◆ DATA TO USE
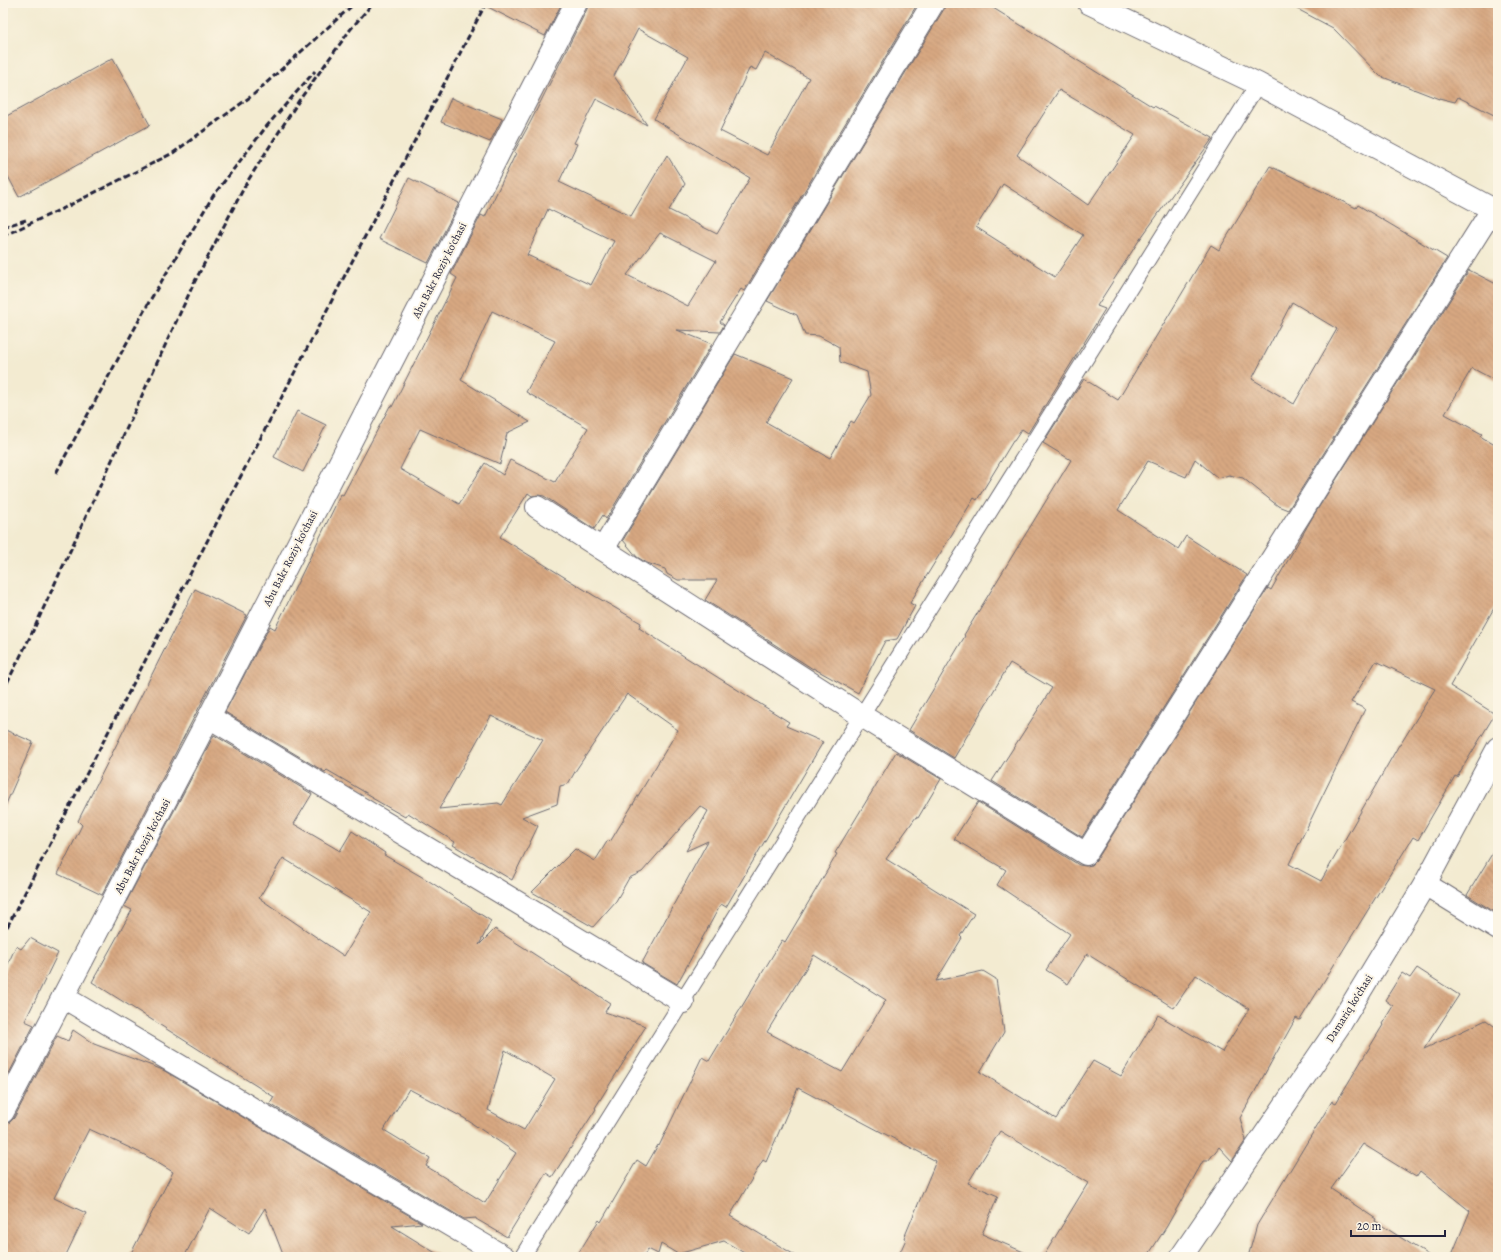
<svg xmlns="http://www.w3.org/2000/svg" width="1501" height="1260" font-family="Alegreya,serif">
<style>
.building{fill:url(#building-back-hatch);fill-rule:evenodd}
.lines{fill:none;stroke-linecap:round;stroke-linejoin:round}
.service-casing{stroke:#6b6870;stroke-width:17}
.minor-casing{stroke:#6b6870;stroke-width:24}
.service{stroke:#fff;stroke-width:15}
.minor{stroke:#fff;stroke-width:22}
.rail{stroke:#22223b;stroke-width:3;stroke-dasharray:6 3;stroke-linecap:butt}
.labels{text-anchor:middle;stroke-width:4;stroke-linejoin:round;paint-order:stroke}
.street-label{font-size:11px;fill:#22223b;stroke:#fcf5e5}
</style>
<defs>
<pattern id="building-back-hatch" width="6" height="6" patternUnits="userSpaceOnUse"><rect width="6" height="6" fill="#d7a781"/><path d="M-1 5l2 2M0 0l6 6M5-1l2 2" fill="none" stroke="#b88f70"/></pattern>
</defs>
<rect width="100%" height="100%" fill="#fcf5e5"/>
<filter id="ink" filterUnits="userSpaceOnUse"><feTurbulence type="fractalNoise" baseFrequency=".025" numOctaves="2"/><feDisplacementMap in="SourceGraphic" scale="8" xChannelSelector="R" yChannelSelector="G"/><feConvolveMatrix kernelMatrix="1 2 1 2 8 2 1 2 1" color-interpolation-filters="sRGB"/></filter>
<filter id="wash" filterUnits="userSpaceOnUse"><feTurbulence type="fractalNoise" baseFrequency=".012" numOctaves="4" result="noise"/><feDisplacementMap in="SourceGraphic" scale="16" xChannelSelector="R" yChannelSelector="G"/><feGaussianBlur stdDeviation="0.9" result="paint"/><feColorMatrix in="noise" values="0 0 0 0 0 0 0 0 0 0 0 0 0 0 0 0 0 1.4 0 .05"/><feComposite in="paint" operator="in"/></filter>
<g filter="url(#wash)">
<rect width="100%" height="100%" fill="#f3ebd1"/>
<g id="blocks">
<g class="building">
<path d="M 480,3 L 562,3 L 545,36 Z"/>
<path d="M 588,3 L 918,3 L 744,291 L 741,289 L 720,322 L 724,325 L 720,332 L 677,330 L 712,344 L 606,519 L 603,515 L 594,529 L 544,496 L 538,495 L 532,496 L 528,493 L 500,537 L 593,595 L 641,623 L 639,628 L 789,722 L 786,726 L 823,742 L 726,907 L 721,904 L 677,984 L 642,963 L 708,841 L 686,851 L 708,811 L 700,806 L 642,872 L 629,878 L 616,901 L 593,927 L 532,892 L 575,849 L 595,861 L 608,840 L 610,842 L 678,730 L 627,694 L 576,770 L 568,784 L 560,786 L 557,804 L 522,817 L 538,826 L 512,880 L 453,845 L 455,842 L 408,813 L 405,817 L 372,798 L 373,797 L 327,770 L 325,772 L 225,712 L 270,626 L 275,629 L 341,494 L 343,495 L 390,406 L 392,407 L 457,278 L 451,274 L 481,215 L 485,217 L 516,153 L 514,152 L 531,121 L 587,9 ZM 638,29 L 688,57 L 654,119 L 750,178 L 717,234 L 669,210 L 685,184 L 667,155 L 631,216 L 559,182 L 577,144 L 574,143 L 596,99 L 647,125 L 614,76 ZM 765,53 L 809,78 L 767,155 L 720,131 L 750,67 L 756,70 ZM 548,209 L 614,241 L 591,285 L 527,255 ZM 660,233 L 716,261 L 688,306 L 627,275 ZM 492,311 L 555,341 L 526,392 L 588,428 L 555,482 L 510,460 L 503,475 L 485,463 L 459,504 L 400,469 L 420,429 L 500,464 L 507,433 L 530,422 L 461,380 ZM 491,716 L 543,740 L 502,805 L 498,803 L 439,809 Z"/>
<path d="M 945,3 L 985,3 L 1153,107 L 1154,106 L 1213,138 L 1138,242 L 1097,306 L 1105,309 L 1028,433 L 1022,429 L 1014,441 L 1013,441 L 977,500 L 974,498 L 910,603 L 915,606 L 897,639 L 885,641 L 858,693 L 813,668 L 813,669 L 705,600 L 717,580 L 678,580 L 667,574 L 665,569 L 647,563 L 637,557 L 623,540 L 735,354 L 793,378 L 766,422 L 830,458 L 851,421 L 854,423 L 871,395 L 867,372 L 840,362 L 839,347 L 819,336 L 805,335 L 797,315 L 767,301 L 944,9 ZM 1059,90 L 1135,135 L 1088,205 L 1017,155 ZM 1003,184 L 1083,235 L 1055,277 L 976,227 Z"/>
<path d="M 1286,3 L 1498,3 L 1498,117 L 1458,97 L 1455,102 L 1439,98 L 1439,99 L 1380,76 L 1333,28 Z"/>
<path d="M 113,58 L 150,125 L 19,197 L 3,167 L 3,118 Z"/>
<path d="M 451,98 L 502,119 L 490,142 L 441,122 Z"/>
<path d="M 1270,166 L 1356,208 L 1358,205 L 1447,258 L 1288,510 L 1278,506 L 1243,478 L 1229,475 L 1218,478 L 1195,459 L 1186,477 L 1148,461 L 1118,510 L 1178,549 L 1186,536 L 1247,575 L 1082,837 L 992,781 L 1052,688 L 1010,663 L 954,758 L 909,730 L 965,636 L 964,635 L 1071,460 L 1043,443 L 1084,379 L 1118,400 L 1211,245 L 1219,250 ZM 1292,302 L 1337,329 L 1294,404 L 1252,379 Z"/>
<path d="M 409,178 L 459,203 L 428,263 L 379,239 Z"/>
<path d="M 1469,270 L 1498,285 L 1498,382 L 1472,368 L 1445,414 L 1482,434 L 1480,436 L 1498,447 L 1498,601 L 1450,686 L 1495,714 L 1457,777 L 1455,776 L 1418,840 L 1413,837 L 1300,1020 L 1296,1018 L 1240,1118 L 1246,1140 L 1232,1161 L 1219,1147 L 1208,1161 L 1203,1161 L 1167,1226 L 1147,1257 L 1043,1257 L 1088,1183 L 1000,1131 L 968,1183 L 998,1196 L 982,1234 L 1035,1257 L 898,1257 L 906,1239 L 904,1238 L 936,1161 L 798,1088 L 766,1162 L 763,1160 L 730,1216 L 798,1257 L 751,1257 L 724,1241 L 678,1254 L 661,1244 L 658,1254 L 648,1249 L 643,1257 L 576,1257 L 599,1220 L 601,1222 L 637,1160 L 646,1166 L 658,1145 L 659,1146 L 702,1057 L 709,1061 L 782,940 L 785,942 L 837,854 L 835,853 L 896,752 L 941,779 L 918,818 L 916,817 L 886,859 L 974,914 L 960,936 L 962,938 L 936,981 L 983,971 L 996,979 L 1004,1032 L 980,1072 L 1056,1119 L 1093,1061 L 1121,1076 L 1158,1015 L 1222,1052 L 1249,1009 L 1196,975 L 1174,1008 L 1087,954 L 1068,984 L 1046,970 L 1070,934 L 997,885 L 1006,870 L 954,839 L 978,802 L 1079,865 L 1086,866 L 1092,865 L 1096,861 L 1268,588 L 1271,590 L 1312,518 ZM 1376,661 L 1435,689 L 1400,745 L 1399,745 L 1321,881 L 1289,864 L 1365,709 L 1351,702 ZM 814,955 L 886,1000 L 842,1072 L 767,1032 Z"/>
<path d="M 297,411 L 326,425 L 303,472 L 274,457 Z"/>
<path d="M 195,589 L 247,615 L 102,895 L 58,874 L 82,825 L 78,821 Z"/>
<path d="M 3,729 L 33,742 L 3,811 Z"/>
<path d="M 214,735 L 312,794 L 294,824 L 340,851 L 352,831 L 385,853 L 384,855 L 429,881 L 491,921 L 479,945 L 495,929 L 610,1003 L 605,1012 L 646,1026 L 595,1108 L 596,1109 L 552,1177 L 546,1173 L 507,1237 L 476,1219 L 476,1218 L 464,1219 L 270,1104 L 274,1097 L 92,982 L 132,910 L 124,906 ZM 283,858 L 371,912 L 344,956 L 259,898 ZM 505,1050 L 555,1079 L 524,1130 L 488,1110 ZM 409,1089 L 464,1118 L 516,1153 L 485,1203 L 426,1166 L 430,1158 L 384,1130 Z"/>
<path d="M 1498,844 L 1498,914 L 1467,895 Z"/>
<path d="M 30,938 L 58,953 L 25,1021 L 34,1025 L 3,1085 L 3,975 L 16,946 L 21,949 Z"/>
<path d="M 1417,968 L 1459,995 L 1424,1049 L 1486,1020 L 1498,1029 L 1498,1257 L 1451,1257 L 1470,1211 L 1420,1171 L 1416,1177 L 1363,1144 L 1331,1189 L 1376,1219 L 1375,1221 L 1431,1257 L 1248,1257 L 1257,1225 L 1332,1101 L 1336,1103 L 1383,1025 L 1382,1024 L 1393,1006 L 1385,1000 L 1402,973 L 1410,978 Z"/>
<path d="M 73,1030 L 94,1044 L 163,1070 L 422,1223 L 392,1226 L 442,1257 L 284,1257 L 265,1208 L 249,1233 L 210,1208 L 184,1257 L 129,1257 L 173,1172 L 143,1154 L 89,1129 L 54,1198 L 86,1213 L 65,1257 L 3,1257 L 3,1124 L 9,1123 L 14,1118 L 57,1036 L 68,1041 Z"/>
</g>
</g>
</g>
<g filter="url(#ink)">
<use href="#blocks" fill-opacity="0" stroke="#6b6870" stroke-width="1"/>
<g class="lines">
<defs>
<path id="service" d="M 522,1257 L 1258,84"/>
<g id="minor">
<path d="M 1089,3 L 1258,84 L 1498,212"/>
<path d="M 537,507 L 862,716 L 1086,854 L 1492,210"/>
<path d="M 603,549 L 933,3"/>
<path d="M 209,717 L 683,1002"/>
<path d="M 1425,884 L 1498,929"/>
<path d="M 63,997 L 504,1257"/>
<path d="M 3,1112 L 209,717 L 576,3"/>
<path d="M 1181,1257 L 1339,1026 L 1425,884 L 1498,748"/>
</g>
</defs>
<use href="#service" class="service-casing"/>
<use href="#minor" class="minor-casing"/>
<use href="#service" class="service"/>
<use href="#minor" class="minor"/>
<g class="rail">
<path d="M 3,227 L 26,220"/>
<path d="M 3,236 L 64,208 L 173,153 L 253,95 L 355,3"/>
<path d="M 56,473 L 149,302 L 213,196 L 266,127 L 315,71"/>
<path d="M 3,691 L 32,633 L 194,283 L 247,182 L 298,102 L 350,30 L 373,3"/>
<path d="M 3,935 L 486,3"/>
</g>
</g>
</g>
<g class="labels">
<g class="street-label">
<text transform="translate(439 270) rotate(-63)" y="4">Abu Bakr Roziy ko'chasi</text>
<text transform="translate(290 558) rotate(-63)" y="4">Abu Bakr Roziy ko'chasi</text>
<text transform="translate(142 846) rotate(-62)" y="4">Abu Bakr Roziy ko'chasi</text>
<text transform="translate(1349 1008) rotate(-58)" y="4">Damariq ko'chasi</text>
</g>
</g>
<rect width="1501" height="1260" fill="none" stroke="#fcf5e5" stroke-width="16"/>
<path d="M1351 1230v6h94v-6" fill="none" stroke="#22223b" stroke-width="2"/>
<text x="1357" y="1230" font-size="12" fill="#22223b" stroke="#fcf5e5" stroke-width="3" paint-order="stroke">20 m</text>
</svg>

◆ ABOUT THIS EXERCISE
Write only the number of lines in the listing that hold the word "linejoin".

◆ ANSWER TO THE EXERCISE
2